PASSAGE —
::::::::::
And it appears the investment will be a worthy one. A study released by the Education Trust last month recognized USF as a top performing university — No. 1 in the state of Florida and sixth in the nation — for eliminating the completion gap between Black and White students. The rate has soared as high as 20 percent at some schools, but at USF it's 2.1, according to the study.
It helps that the university strives to help create a sense of belonging for students from all walks of life. Stacy Pippen, director of the university's office of multicultural affairs, says the university is proud of its diversity and aims to help students show up with all of their intersecting identities and reaffirm that they matter.
"This is a very large institution and students can easily feel lost in the shuffle," Pippen wrote in an email. "If we can help make them feel more comfortable, welcome, and find a sense of belonging here, we believe we are impacting their lives in a positive way and we are aiding in that student's success."
::::::::::
DATA SEGMENT —

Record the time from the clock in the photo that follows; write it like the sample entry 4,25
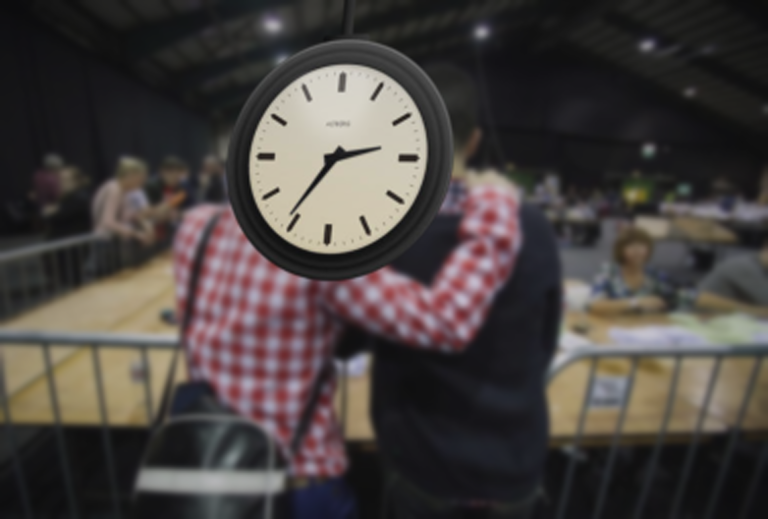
::::::::::
Revise the passage about USF above from the words "It helps that" through "that they matter.", replacing "director" with "head".

It helps that the university strives to help create a sense of belonging for students from all walks of life. Stacy Pippen, head of the university's office of multicultural affairs, says the university is proud of its diversity and aims to help students show up with all of their intersecting identities and reaffirm that they matter.